TASK TO CARRY OUT: Repeat the listing word for word, starting with its first line and ending with the line that contains "231L53 229L34 210L0", including both of those lines. Leave the pictures out of your copy.

Outline entries for labeled areas
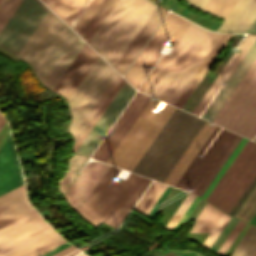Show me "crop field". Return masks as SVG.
Masks as SVG:
<instances>
[{
    "mask_svg": "<svg viewBox=\"0 0 256 256\" xmlns=\"http://www.w3.org/2000/svg\"><path fill=\"white\" fill-rule=\"evenodd\" d=\"M47 10L39 0H23L0 32V46L16 56Z\"/></svg>",
    "mask_w": 256,
    "mask_h": 256,
    "instance_id": "28ad6ade",
    "label": "crop field"
},
{
    "mask_svg": "<svg viewBox=\"0 0 256 256\" xmlns=\"http://www.w3.org/2000/svg\"><path fill=\"white\" fill-rule=\"evenodd\" d=\"M155 7L150 0H119L88 44L114 67Z\"/></svg>",
    "mask_w": 256,
    "mask_h": 256,
    "instance_id": "412701ff",
    "label": "crop field"
},
{
    "mask_svg": "<svg viewBox=\"0 0 256 256\" xmlns=\"http://www.w3.org/2000/svg\"><path fill=\"white\" fill-rule=\"evenodd\" d=\"M219 130L220 127L216 126L207 141L204 143L178 182L175 184V187L183 189L184 185L187 184L198 189L197 192L200 190L202 185L205 183L207 178L210 176L212 171L215 169L219 161L222 159L238 135L223 129L215 142L206 152V155H208L206 160L203 161L197 158L200 152L204 153Z\"/></svg>",
    "mask_w": 256,
    "mask_h": 256,
    "instance_id": "3316defc",
    "label": "crop field"
},
{
    "mask_svg": "<svg viewBox=\"0 0 256 256\" xmlns=\"http://www.w3.org/2000/svg\"><path fill=\"white\" fill-rule=\"evenodd\" d=\"M51 231L53 229L34 210L0 227V256H5Z\"/></svg>",
    "mask_w": 256,
    "mask_h": 256,
    "instance_id": "cbeb9de0",
    "label": "crop field"
},
{
    "mask_svg": "<svg viewBox=\"0 0 256 256\" xmlns=\"http://www.w3.org/2000/svg\"><path fill=\"white\" fill-rule=\"evenodd\" d=\"M256 253V227L251 225L231 256H254Z\"/></svg>",
    "mask_w": 256,
    "mask_h": 256,
    "instance_id": "750c4746",
    "label": "crop field"
},
{
    "mask_svg": "<svg viewBox=\"0 0 256 256\" xmlns=\"http://www.w3.org/2000/svg\"><path fill=\"white\" fill-rule=\"evenodd\" d=\"M115 73L116 72L99 56L67 101L73 116L69 126V132L71 134L76 130ZM90 104L91 106H89Z\"/></svg>",
    "mask_w": 256,
    "mask_h": 256,
    "instance_id": "5a996713",
    "label": "crop field"
},
{
    "mask_svg": "<svg viewBox=\"0 0 256 256\" xmlns=\"http://www.w3.org/2000/svg\"><path fill=\"white\" fill-rule=\"evenodd\" d=\"M120 75H118L116 73V75L114 76V78L111 80V82L109 83V85L107 86V88L104 90V92L102 93V95L100 96V98L97 100V102L95 103V105L93 106V108L90 110V112L88 113V115L86 116V118L83 120V122L81 123V125L79 126V128L76 130V132L74 133V138L75 141L77 140V138L79 137V135L81 134V132L84 130V128L86 127V125L89 123V121L91 120V118L93 117V115L96 113V111L98 110V108L101 106V104L103 103V101L105 100V98L108 96V94L110 93V91L113 89V87L115 86V84L117 83V81L120 79Z\"/></svg>",
    "mask_w": 256,
    "mask_h": 256,
    "instance_id": "120bbe31",
    "label": "crop field"
},
{
    "mask_svg": "<svg viewBox=\"0 0 256 256\" xmlns=\"http://www.w3.org/2000/svg\"><path fill=\"white\" fill-rule=\"evenodd\" d=\"M87 159L88 158L76 154L68 160L69 161V169H68L67 173L65 174V176L63 178H61V180L59 182L60 191H61L62 195L66 191V189L68 188L70 183L73 181V179L75 178L77 173L80 171V169L82 168L84 163L87 161Z\"/></svg>",
    "mask_w": 256,
    "mask_h": 256,
    "instance_id": "bd1437ed",
    "label": "crop field"
},
{
    "mask_svg": "<svg viewBox=\"0 0 256 256\" xmlns=\"http://www.w3.org/2000/svg\"><path fill=\"white\" fill-rule=\"evenodd\" d=\"M255 141H256V138H255Z\"/></svg>",
    "mask_w": 256,
    "mask_h": 256,
    "instance_id": "0fb4a251",
    "label": "crop field"
},
{
    "mask_svg": "<svg viewBox=\"0 0 256 256\" xmlns=\"http://www.w3.org/2000/svg\"><path fill=\"white\" fill-rule=\"evenodd\" d=\"M237 0H210L204 11L225 19Z\"/></svg>",
    "mask_w": 256,
    "mask_h": 256,
    "instance_id": "5866460e",
    "label": "crop field"
},
{
    "mask_svg": "<svg viewBox=\"0 0 256 256\" xmlns=\"http://www.w3.org/2000/svg\"><path fill=\"white\" fill-rule=\"evenodd\" d=\"M66 242L62 237H60L55 231L14 251L13 253L7 256H24L31 252H34L40 248V250L32 253L29 256H38L62 243Z\"/></svg>",
    "mask_w": 256,
    "mask_h": 256,
    "instance_id": "730fd06b",
    "label": "crop field"
},
{
    "mask_svg": "<svg viewBox=\"0 0 256 256\" xmlns=\"http://www.w3.org/2000/svg\"><path fill=\"white\" fill-rule=\"evenodd\" d=\"M108 167L102 162L87 163L64 194L68 204L77 210ZM118 171L110 166L77 210L96 226L104 222L115 228L151 182V179L130 173L121 183H115L113 179Z\"/></svg>",
    "mask_w": 256,
    "mask_h": 256,
    "instance_id": "8a807250",
    "label": "crop field"
},
{
    "mask_svg": "<svg viewBox=\"0 0 256 256\" xmlns=\"http://www.w3.org/2000/svg\"><path fill=\"white\" fill-rule=\"evenodd\" d=\"M255 256H256V254H255Z\"/></svg>",
    "mask_w": 256,
    "mask_h": 256,
    "instance_id": "1d79db26",
    "label": "crop field"
},
{
    "mask_svg": "<svg viewBox=\"0 0 256 256\" xmlns=\"http://www.w3.org/2000/svg\"><path fill=\"white\" fill-rule=\"evenodd\" d=\"M255 174L256 143L248 140L206 200L228 213Z\"/></svg>",
    "mask_w": 256,
    "mask_h": 256,
    "instance_id": "e52e79f7",
    "label": "crop field"
},
{
    "mask_svg": "<svg viewBox=\"0 0 256 256\" xmlns=\"http://www.w3.org/2000/svg\"><path fill=\"white\" fill-rule=\"evenodd\" d=\"M167 10L158 6L152 12L148 20L145 22L141 30L138 32L134 40L131 42L127 50L124 52L120 60L115 65V69L124 75L131 63L134 61L138 53L141 51L145 43L153 34L157 26L160 24L164 16L167 14Z\"/></svg>",
    "mask_w": 256,
    "mask_h": 256,
    "instance_id": "bc2a9ffb",
    "label": "crop field"
},
{
    "mask_svg": "<svg viewBox=\"0 0 256 256\" xmlns=\"http://www.w3.org/2000/svg\"><path fill=\"white\" fill-rule=\"evenodd\" d=\"M42 1L46 3L47 0H42Z\"/></svg>",
    "mask_w": 256,
    "mask_h": 256,
    "instance_id": "dbb93151",
    "label": "crop field"
},
{
    "mask_svg": "<svg viewBox=\"0 0 256 256\" xmlns=\"http://www.w3.org/2000/svg\"><path fill=\"white\" fill-rule=\"evenodd\" d=\"M223 213L224 212L207 202L196 217V221L190 233L210 232Z\"/></svg>",
    "mask_w": 256,
    "mask_h": 256,
    "instance_id": "eef30255",
    "label": "crop field"
},
{
    "mask_svg": "<svg viewBox=\"0 0 256 256\" xmlns=\"http://www.w3.org/2000/svg\"><path fill=\"white\" fill-rule=\"evenodd\" d=\"M118 0H87L70 27L87 43Z\"/></svg>",
    "mask_w": 256,
    "mask_h": 256,
    "instance_id": "733c2abd",
    "label": "crop field"
},
{
    "mask_svg": "<svg viewBox=\"0 0 256 256\" xmlns=\"http://www.w3.org/2000/svg\"><path fill=\"white\" fill-rule=\"evenodd\" d=\"M203 123L176 109L133 172L163 182Z\"/></svg>",
    "mask_w": 256,
    "mask_h": 256,
    "instance_id": "34b2d1b8",
    "label": "crop field"
},
{
    "mask_svg": "<svg viewBox=\"0 0 256 256\" xmlns=\"http://www.w3.org/2000/svg\"><path fill=\"white\" fill-rule=\"evenodd\" d=\"M213 122L245 135H256V60Z\"/></svg>",
    "mask_w": 256,
    "mask_h": 256,
    "instance_id": "dd49c442",
    "label": "crop field"
},
{
    "mask_svg": "<svg viewBox=\"0 0 256 256\" xmlns=\"http://www.w3.org/2000/svg\"><path fill=\"white\" fill-rule=\"evenodd\" d=\"M155 1H158V0H155ZM190 4H192L194 7L197 5V3L199 2V0H187ZM191 5V6H192ZM192 6V7H193Z\"/></svg>",
    "mask_w": 256,
    "mask_h": 256,
    "instance_id": "25e5ab78",
    "label": "crop field"
},
{
    "mask_svg": "<svg viewBox=\"0 0 256 256\" xmlns=\"http://www.w3.org/2000/svg\"><path fill=\"white\" fill-rule=\"evenodd\" d=\"M233 34H229V33H224V35L222 36V38L219 40V42L217 43V45L215 46V48L212 50V52L210 53V55L208 56V58L205 60V62L203 63V65L201 66V68L198 70V72L196 73V75L194 76V78L191 80V82L189 83V85L187 86V88L184 90V92L182 93V95L180 96V98L177 100V102L175 103V106L181 108V106L184 104V102L186 101V99L189 97V95L192 93V91L194 90V88L197 86V84L199 83V81L202 79V77L204 76V74L207 72V70L210 68V66L212 65V63L215 61V59L217 58V56L220 54V52L222 51V49L225 47V45L227 44V42L230 40V38L232 37Z\"/></svg>",
    "mask_w": 256,
    "mask_h": 256,
    "instance_id": "4177f3b9",
    "label": "crop field"
},
{
    "mask_svg": "<svg viewBox=\"0 0 256 256\" xmlns=\"http://www.w3.org/2000/svg\"><path fill=\"white\" fill-rule=\"evenodd\" d=\"M134 92L135 89L125 81L89 135L79 147L77 153L90 156Z\"/></svg>",
    "mask_w": 256,
    "mask_h": 256,
    "instance_id": "d9b57169",
    "label": "crop field"
},
{
    "mask_svg": "<svg viewBox=\"0 0 256 256\" xmlns=\"http://www.w3.org/2000/svg\"><path fill=\"white\" fill-rule=\"evenodd\" d=\"M256 59V41L253 43L251 48L248 50L246 55L240 61L238 66L235 68L233 73L227 79L228 86L226 88L222 87L217 96L214 98L210 106L207 108L205 113L202 115V118L212 121L217 112L220 110L224 102L227 100L229 95L232 93L234 88L237 86L241 78L244 76L246 71L249 69L251 64Z\"/></svg>",
    "mask_w": 256,
    "mask_h": 256,
    "instance_id": "92a150f3",
    "label": "crop field"
},
{
    "mask_svg": "<svg viewBox=\"0 0 256 256\" xmlns=\"http://www.w3.org/2000/svg\"><path fill=\"white\" fill-rule=\"evenodd\" d=\"M5 121H6V120H4V119L2 118V116H1V118H0V129H1V127L3 126V124L5 123Z\"/></svg>",
    "mask_w": 256,
    "mask_h": 256,
    "instance_id": "73cf0c24",
    "label": "crop field"
},
{
    "mask_svg": "<svg viewBox=\"0 0 256 256\" xmlns=\"http://www.w3.org/2000/svg\"><path fill=\"white\" fill-rule=\"evenodd\" d=\"M213 128L203 125L198 134L195 136L193 141L190 143L186 151L183 153L179 161L176 163L174 168L171 170L164 183L174 186L181 174L184 172L186 167L189 165L193 157L196 155L200 147L203 145L205 140L208 138Z\"/></svg>",
    "mask_w": 256,
    "mask_h": 256,
    "instance_id": "a9b5d70f",
    "label": "crop field"
},
{
    "mask_svg": "<svg viewBox=\"0 0 256 256\" xmlns=\"http://www.w3.org/2000/svg\"><path fill=\"white\" fill-rule=\"evenodd\" d=\"M189 23L190 22L169 12L136 60L125 73L124 78L138 88L146 74L158 59L160 54L157 53L161 46L167 41L173 42L174 45Z\"/></svg>",
    "mask_w": 256,
    "mask_h": 256,
    "instance_id": "d8731c3e",
    "label": "crop field"
},
{
    "mask_svg": "<svg viewBox=\"0 0 256 256\" xmlns=\"http://www.w3.org/2000/svg\"><path fill=\"white\" fill-rule=\"evenodd\" d=\"M157 102V100L148 102L107 163L132 171L175 109L166 104L163 110L157 114L153 109Z\"/></svg>",
    "mask_w": 256,
    "mask_h": 256,
    "instance_id": "f4fd0767",
    "label": "crop field"
},
{
    "mask_svg": "<svg viewBox=\"0 0 256 256\" xmlns=\"http://www.w3.org/2000/svg\"><path fill=\"white\" fill-rule=\"evenodd\" d=\"M84 43L82 39L67 27L36 69L35 72L40 81L52 90Z\"/></svg>",
    "mask_w": 256,
    "mask_h": 256,
    "instance_id": "d1516ede",
    "label": "crop field"
},
{
    "mask_svg": "<svg viewBox=\"0 0 256 256\" xmlns=\"http://www.w3.org/2000/svg\"><path fill=\"white\" fill-rule=\"evenodd\" d=\"M256 16V0H238L219 30L246 31Z\"/></svg>",
    "mask_w": 256,
    "mask_h": 256,
    "instance_id": "dafd665d",
    "label": "crop field"
},
{
    "mask_svg": "<svg viewBox=\"0 0 256 256\" xmlns=\"http://www.w3.org/2000/svg\"><path fill=\"white\" fill-rule=\"evenodd\" d=\"M247 142V139L243 138L240 140V142L237 144V146L235 147V149L233 150V152L230 154V156L228 157V159L226 160V162L223 164V166L221 167V169L219 170V172L216 174V176L214 177V179L212 180V182L209 184V186L207 187V189L205 190V192L202 194V198L206 199V197L209 195V193L211 192V190L214 188V186L216 185V183L219 181V179L221 178V176L224 174V172L226 171V169L229 167V165L232 163V161L234 160V158L237 156V154L239 153V151L242 149V147L244 146V144Z\"/></svg>",
    "mask_w": 256,
    "mask_h": 256,
    "instance_id": "028f5c9d",
    "label": "crop field"
},
{
    "mask_svg": "<svg viewBox=\"0 0 256 256\" xmlns=\"http://www.w3.org/2000/svg\"><path fill=\"white\" fill-rule=\"evenodd\" d=\"M247 31H254V32H256V17L253 20V22L251 23V25L249 26V28L247 29Z\"/></svg>",
    "mask_w": 256,
    "mask_h": 256,
    "instance_id": "d23c7cc5",
    "label": "crop field"
},
{
    "mask_svg": "<svg viewBox=\"0 0 256 256\" xmlns=\"http://www.w3.org/2000/svg\"><path fill=\"white\" fill-rule=\"evenodd\" d=\"M149 99L137 92L91 157L106 162Z\"/></svg>",
    "mask_w": 256,
    "mask_h": 256,
    "instance_id": "5142ce71",
    "label": "crop field"
},
{
    "mask_svg": "<svg viewBox=\"0 0 256 256\" xmlns=\"http://www.w3.org/2000/svg\"><path fill=\"white\" fill-rule=\"evenodd\" d=\"M196 195L194 194H190L188 193V195L186 196V198L184 199V201L181 203V205L179 206V208L177 209V211L175 212V214L173 215V217L170 219V221L168 222V224L166 225V228L172 230V228L175 226V224L177 223V221L180 219V217L182 216V214L185 212V210L187 209V207L190 205V203L192 202V200L195 198Z\"/></svg>",
    "mask_w": 256,
    "mask_h": 256,
    "instance_id": "0bd39190",
    "label": "crop field"
},
{
    "mask_svg": "<svg viewBox=\"0 0 256 256\" xmlns=\"http://www.w3.org/2000/svg\"><path fill=\"white\" fill-rule=\"evenodd\" d=\"M208 1H209V0H200V2L198 3V5L196 6V8L203 10V8L205 7V5L207 4Z\"/></svg>",
    "mask_w": 256,
    "mask_h": 256,
    "instance_id": "5d738f31",
    "label": "crop field"
},
{
    "mask_svg": "<svg viewBox=\"0 0 256 256\" xmlns=\"http://www.w3.org/2000/svg\"><path fill=\"white\" fill-rule=\"evenodd\" d=\"M241 139L240 136H238V138L235 140V142L233 143V145L230 147V149L228 150V152L225 154V156L223 157V159L220 161V163L218 164V166L216 167V169L213 171V173L211 174V176L208 178V180L206 181V183L203 185V187L201 188V190L198 192V195L201 196V194L203 193V191L206 189V187L208 186V184L210 183V181L213 179V177L215 176V174L217 173V171L220 169V167L222 166V164L224 163V161L227 159V157L229 156V154L231 153V151L234 149V147L236 146V144L238 143V141Z\"/></svg>",
    "mask_w": 256,
    "mask_h": 256,
    "instance_id": "b80d0937",
    "label": "crop field"
},
{
    "mask_svg": "<svg viewBox=\"0 0 256 256\" xmlns=\"http://www.w3.org/2000/svg\"><path fill=\"white\" fill-rule=\"evenodd\" d=\"M166 57V54H164L161 59L158 61V63L155 65V67L153 68V70L151 71V73L149 74V76L146 78V80L143 82V84L140 86L139 90L142 91V89L145 87V85L147 84V82L150 80V78L152 77V75L155 73V71L157 70V68L159 67V65L161 64V62L164 60V58Z\"/></svg>",
    "mask_w": 256,
    "mask_h": 256,
    "instance_id": "c21b1889",
    "label": "crop field"
},
{
    "mask_svg": "<svg viewBox=\"0 0 256 256\" xmlns=\"http://www.w3.org/2000/svg\"><path fill=\"white\" fill-rule=\"evenodd\" d=\"M191 23L143 90L172 105L223 35Z\"/></svg>",
    "mask_w": 256,
    "mask_h": 256,
    "instance_id": "ac0d7876",
    "label": "crop field"
},
{
    "mask_svg": "<svg viewBox=\"0 0 256 256\" xmlns=\"http://www.w3.org/2000/svg\"><path fill=\"white\" fill-rule=\"evenodd\" d=\"M179 256H200V255H198L197 253H195V252H192V251H185V252H183L181 255H179Z\"/></svg>",
    "mask_w": 256,
    "mask_h": 256,
    "instance_id": "425ffa30",
    "label": "crop field"
},
{
    "mask_svg": "<svg viewBox=\"0 0 256 256\" xmlns=\"http://www.w3.org/2000/svg\"><path fill=\"white\" fill-rule=\"evenodd\" d=\"M86 0H48L47 5L68 25Z\"/></svg>",
    "mask_w": 256,
    "mask_h": 256,
    "instance_id": "ae1a2a85",
    "label": "crop field"
},
{
    "mask_svg": "<svg viewBox=\"0 0 256 256\" xmlns=\"http://www.w3.org/2000/svg\"><path fill=\"white\" fill-rule=\"evenodd\" d=\"M98 56L85 43L52 91L65 96L67 100Z\"/></svg>",
    "mask_w": 256,
    "mask_h": 256,
    "instance_id": "4a817a6b",
    "label": "crop field"
},
{
    "mask_svg": "<svg viewBox=\"0 0 256 256\" xmlns=\"http://www.w3.org/2000/svg\"><path fill=\"white\" fill-rule=\"evenodd\" d=\"M161 183V182H160ZM153 181L140 201L134 207V210L146 215L154 205L158 197L161 195L166 185Z\"/></svg>",
    "mask_w": 256,
    "mask_h": 256,
    "instance_id": "d3111659",
    "label": "crop field"
},
{
    "mask_svg": "<svg viewBox=\"0 0 256 256\" xmlns=\"http://www.w3.org/2000/svg\"><path fill=\"white\" fill-rule=\"evenodd\" d=\"M77 256H86V255H84V254L81 253V254H79V255H77Z\"/></svg>",
    "mask_w": 256,
    "mask_h": 256,
    "instance_id": "1f2cbd36",
    "label": "crop field"
},
{
    "mask_svg": "<svg viewBox=\"0 0 256 256\" xmlns=\"http://www.w3.org/2000/svg\"><path fill=\"white\" fill-rule=\"evenodd\" d=\"M22 0L0 1V31Z\"/></svg>",
    "mask_w": 256,
    "mask_h": 256,
    "instance_id": "e1f06a70",
    "label": "crop field"
},
{
    "mask_svg": "<svg viewBox=\"0 0 256 256\" xmlns=\"http://www.w3.org/2000/svg\"><path fill=\"white\" fill-rule=\"evenodd\" d=\"M256 35L253 34H247V36L244 38L242 43L239 45V48L243 49L241 53L238 56L232 55L230 60L227 62L223 70L220 72L214 83L211 85L205 96L202 98L198 106L193 111V114H196L199 116V114L202 112L204 107L207 105L211 97L214 95L216 90L219 88V85L222 80L226 81V79L229 77V75L232 73L234 68L237 66L239 61L242 59V57L245 55L247 50L250 48L252 43L255 41Z\"/></svg>",
    "mask_w": 256,
    "mask_h": 256,
    "instance_id": "00972430",
    "label": "crop field"
},
{
    "mask_svg": "<svg viewBox=\"0 0 256 256\" xmlns=\"http://www.w3.org/2000/svg\"><path fill=\"white\" fill-rule=\"evenodd\" d=\"M256 212V185L247 196L245 201L239 207L237 212L234 214V217L245 220L249 222L254 213ZM251 221V220H250Z\"/></svg>",
    "mask_w": 256,
    "mask_h": 256,
    "instance_id": "d32e631a",
    "label": "crop field"
},
{
    "mask_svg": "<svg viewBox=\"0 0 256 256\" xmlns=\"http://www.w3.org/2000/svg\"><path fill=\"white\" fill-rule=\"evenodd\" d=\"M68 246H70V245L66 242V243H64V244L54 248L53 250H51V251H49V252H47V253H45V254H43L41 256H50V255H52V254H54V253H56V252H58V251H60V250H62L64 248H66Z\"/></svg>",
    "mask_w": 256,
    "mask_h": 256,
    "instance_id": "b54c1fbb",
    "label": "crop field"
},
{
    "mask_svg": "<svg viewBox=\"0 0 256 256\" xmlns=\"http://www.w3.org/2000/svg\"><path fill=\"white\" fill-rule=\"evenodd\" d=\"M201 198L197 197L193 200V202L191 203V205L188 207V209L186 210V212L183 214V216L181 217V219L178 221V223L176 224V226L173 228V231L177 232V230L180 228V226L183 224V222L186 220V218L188 217V215L191 213V211L194 209V207L197 205V203L200 201Z\"/></svg>",
    "mask_w": 256,
    "mask_h": 256,
    "instance_id": "c035e120",
    "label": "crop field"
},
{
    "mask_svg": "<svg viewBox=\"0 0 256 256\" xmlns=\"http://www.w3.org/2000/svg\"><path fill=\"white\" fill-rule=\"evenodd\" d=\"M66 27L48 10L16 57L31 65L35 71Z\"/></svg>",
    "mask_w": 256,
    "mask_h": 256,
    "instance_id": "22f410ed",
    "label": "crop field"
},
{
    "mask_svg": "<svg viewBox=\"0 0 256 256\" xmlns=\"http://www.w3.org/2000/svg\"><path fill=\"white\" fill-rule=\"evenodd\" d=\"M250 223H253L256 225V214L253 216V218L251 219Z\"/></svg>",
    "mask_w": 256,
    "mask_h": 256,
    "instance_id": "89e229c0",
    "label": "crop field"
},
{
    "mask_svg": "<svg viewBox=\"0 0 256 256\" xmlns=\"http://www.w3.org/2000/svg\"><path fill=\"white\" fill-rule=\"evenodd\" d=\"M124 79L121 77V79L118 81V83L116 84V86L114 87V89L111 91V93L109 94V96L107 97V99L104 101V103L102 104V106L99 108V110L97 111V113L95 114V116L92 118V120L90 121V123L88 124V126L85 128V130L83 131V133L81 134V136L78 138V140L75 142L74 146H73V150L76 152V150L78 149V147L81 145V143L83 142V140L85 139V137L87 136V134L90 132V130L92 129V127L94 126V124L97 122V120L99 119V117L101 116V114L103 113V111L106 109V107L108 106V104L110 103V101L112 100V98L115 96V94L117 93V91L119 90V88L122 86V84L124 83Z\"/></svg>",
    "mask_w": 256,
    "mask_h": 256,
    "instance_id": "1d83c4d3",
    "label": "crop field"
},
{
    "mask_svg": "<svg viewBox=\"0 0 256 256\" xmlns=\"http://www.w3.org/2000/svg\"><path fill=\"white\" fill-rule=\"evenodd\" d=\"M21 184V170L9 134L0 148V195Z\"/></svg>",
    "mask_w": 256,
    "mask_h": 256,
    "instance_id": "214f88e0",
    "label": "crop field"
},
{
    "mask_svg": "<svg viewBox=\"0 0 256 256\" xmlns=\"http://www.w3.org/2000/svg\"><path fill=\"white\" fill-rule=\"evenodd\" d=\"M78 252H80V251H78L77 249H75L74 247L71 246L53 256H70V255L78 253Z\"/></svg>",
    "mask_w": 256,
    "mask_h": 256,
    "instance_id": "03da06ac",
    "label": "crop field"
}]
</instances>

TASK OUTPUT:
Show me "crop field". Return masks as SVG.
Masks as SVG:
<instances>
[{
    "mask_svg": "<svg viewBox=\"0 0 256 256\" xmlns=\"http://www.w3.org/2000/svg\"><path fill=\"white\" fill-rule=\"evenodd\" d=\"M47 10L39 0H23L0 32V46L16 56Z\"/></svg>",
    "mask_w": 256,
    "mask_h": 256,
    "instance_id": "28ad6ade",
    "label": "crop field"
},
{
    "mask_svg": "<svg viewBox=\"0 0 256 256\" xmlns=\"http://www.w3.org/2000/svg\"><path fill=\"white\" fill-rule=\"evenodd\" d=\"M155 7L150 0H119L88 44L114 67Z\"/></svg>",
    "mask_w": 256,
    "mask_h": 256,
    "instance_id": "412701ff",
    "label": "crop field"
},
{
    "mask_svg": "<svg viewBox=\"0 0 256 256\" xmlns=\"http://www.w3.org/2000/svg\"><path fill=\"white\" fill-rule=\"evenodd\" d=\"M219 130L220 127L216 126L207 141L204 143L178 182L175 184V187L183 189L184 185L187 184L198 189L197 192L200 190L202 185L205 183L207 178L210 176L212 171L215 169L219 161L222 159L238 135L223 129L215 142L206 152V155H208L206 160L203 161L197 158L200 152L204 153Z\"/></svg>",
    "mask_w": 256,
    "mask_h": 256,
    "instance_id": "3316defc",
    "label": "crop field"
},
{
    "mask_svg": "<svg viewBox=\"0 0 256 256\" xmlns=\"http://www.w3.org/2000/svg\"><path fill=\"white\" fill-rule=\"evenodd\" d=\"M51 231L53 229L34 210L0 227V256H5Z\"/></svg>",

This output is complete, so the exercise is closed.